§ **PROMPT**: Extract exactly and only the lines from the one containing "Refuerzan seguridad en" through the end of the entries below. Pictures should not appear in the copy.

Dataset excerpts:
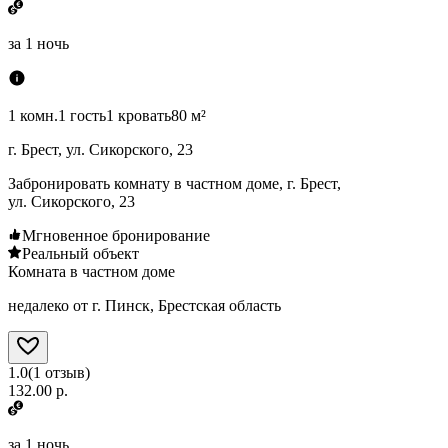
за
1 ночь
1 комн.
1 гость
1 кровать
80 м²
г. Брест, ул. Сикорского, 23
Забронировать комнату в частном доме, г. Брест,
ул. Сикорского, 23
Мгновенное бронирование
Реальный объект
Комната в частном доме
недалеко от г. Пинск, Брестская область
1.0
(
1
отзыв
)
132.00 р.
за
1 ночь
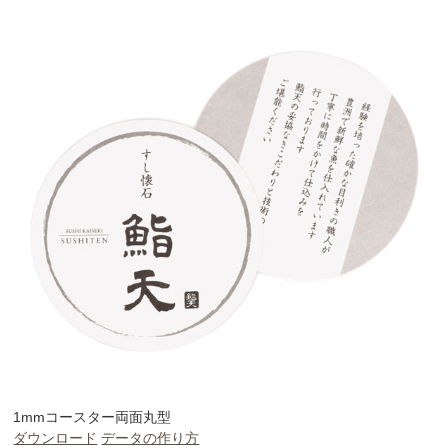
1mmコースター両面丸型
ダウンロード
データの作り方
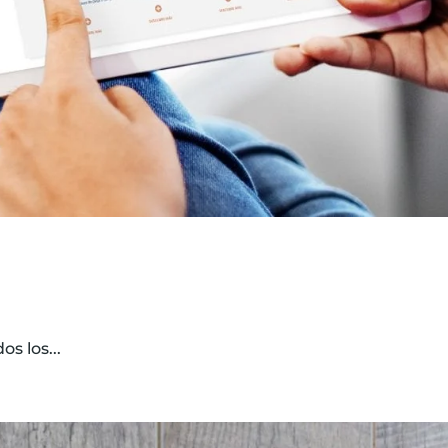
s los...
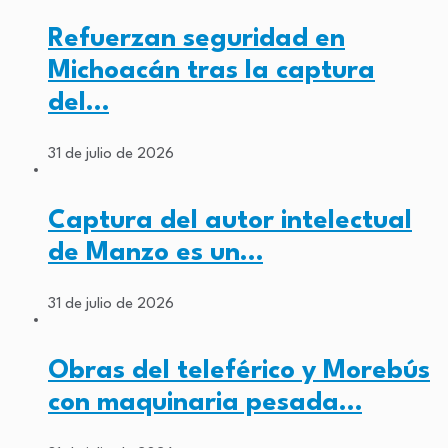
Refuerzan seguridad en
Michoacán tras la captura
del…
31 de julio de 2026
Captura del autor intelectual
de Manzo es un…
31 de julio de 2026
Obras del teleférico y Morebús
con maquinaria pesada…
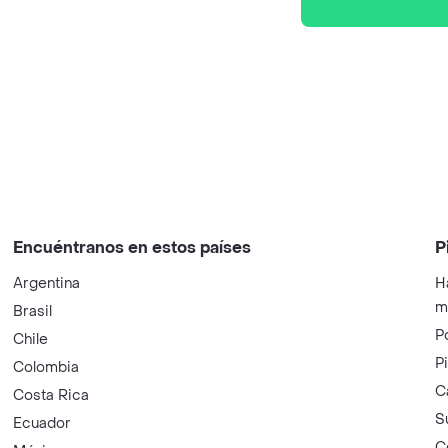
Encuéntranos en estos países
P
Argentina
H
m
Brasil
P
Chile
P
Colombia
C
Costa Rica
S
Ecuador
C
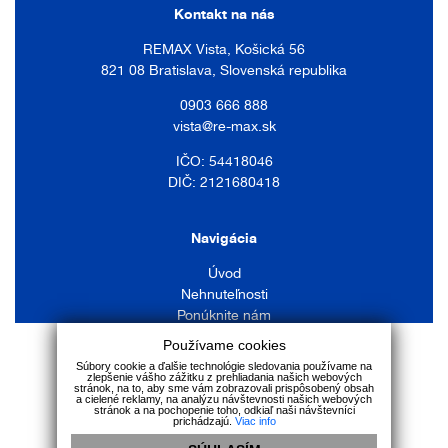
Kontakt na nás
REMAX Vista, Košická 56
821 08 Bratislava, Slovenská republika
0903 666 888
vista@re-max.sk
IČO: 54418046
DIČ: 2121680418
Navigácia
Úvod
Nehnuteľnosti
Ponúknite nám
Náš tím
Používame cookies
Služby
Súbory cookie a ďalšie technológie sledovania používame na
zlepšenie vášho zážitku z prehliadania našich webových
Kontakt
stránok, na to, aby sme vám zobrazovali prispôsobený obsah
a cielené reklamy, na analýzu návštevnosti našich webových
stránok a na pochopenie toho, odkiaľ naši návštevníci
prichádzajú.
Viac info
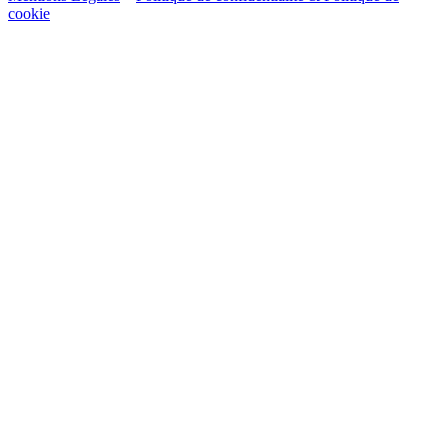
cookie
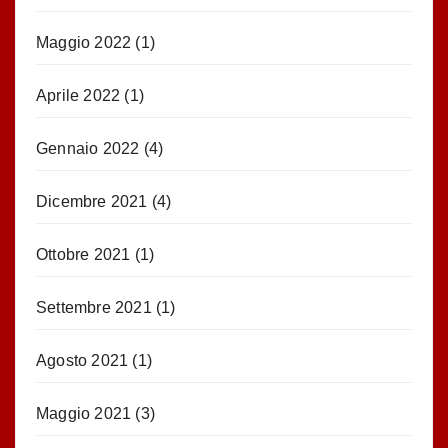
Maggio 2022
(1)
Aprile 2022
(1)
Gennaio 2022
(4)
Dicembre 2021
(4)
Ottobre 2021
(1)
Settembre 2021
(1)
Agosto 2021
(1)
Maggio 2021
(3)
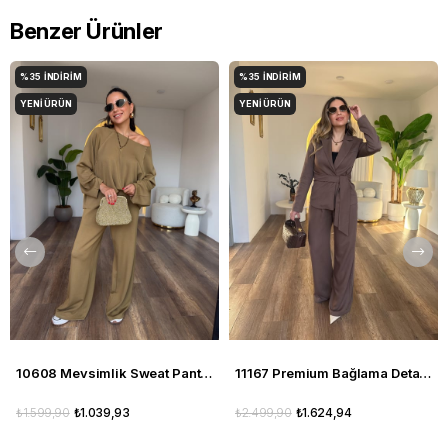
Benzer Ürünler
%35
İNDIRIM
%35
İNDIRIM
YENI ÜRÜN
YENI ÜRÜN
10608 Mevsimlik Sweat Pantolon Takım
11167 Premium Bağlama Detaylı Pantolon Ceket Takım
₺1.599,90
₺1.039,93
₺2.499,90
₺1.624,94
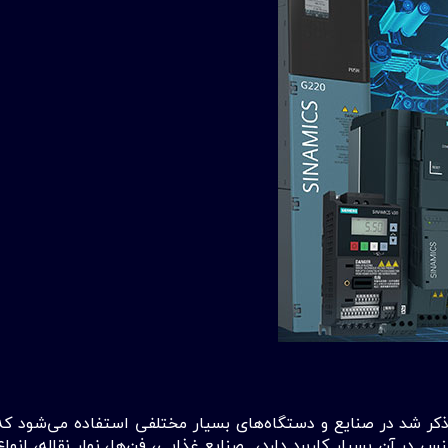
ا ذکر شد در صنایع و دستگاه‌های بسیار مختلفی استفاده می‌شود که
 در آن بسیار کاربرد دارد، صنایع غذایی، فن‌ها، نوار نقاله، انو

§ **TASK RESPONSE**:
Refuerzan seguridad en
Michoacán tras la captura
del…
31 de julio de 2026
Captura del autor intelectual
de Manzo es un…
31 de julio de 2026
Obras del teleférico y Morebús
con maquinaria pesada…
Encuéntranos en estos países
P
Argentina
H
m
Brasil
P
Chile
P
Colombia
C
Costa Rica
S
Ecuador
C
Kontakt na nás
REMAX Vista, Košická 56
821 08 Bratislava, Slovenská republika
0903 666 888
vista@re-max.sk
IČO: 54418046
DIČ: 2121680418
Navigácia
Úvod
Nehnuteľnosti
Ponúknite nám
Náš tím
Používame cookies
Služby
Súbory cookie a ďalšie technológie sledovania používame na
zlepšenie vášho zážitku z prehliadania našich webových
Kontakt
stránok, na to, aby sme vám zobrazovali prispôsobený obsah
a cielené reklamy, na analýzu návštevnosti našich webových
stránok a na pochopenie toho, odkiaľ naši návštevníci
prichádzajú.
Viac info
cookie
Maggio 2022
(1)
Aprile 2022
(1)
Gennaio 2022
(4)
Dicembre 2021
(4)
Ottobre 2021
(1)
Settembre 2021
(1)
Agosto 2021
(1)
Maggio 2021
(3)
Benzer Ürünler
%35
İNDIRIM
%35
İNDIRIM
YENI ÜRÜN
YENI ÜRÜN
10608 Mevsimlik Sweat Pantolon Takım
11167 Premium Bağlama Detaylı Pantolon Ceket Takım
₺1.599,90
₺1.039,93
₺2.499,90
₺1.624,94
ا ذکر شد در صنایع و دستگاه‌های بسیار مختلفی استفاده می‌شود که
 در آن بسیار کاربرد دارد، صنایع غذایی، فن‌ها، نوار نقاله، انو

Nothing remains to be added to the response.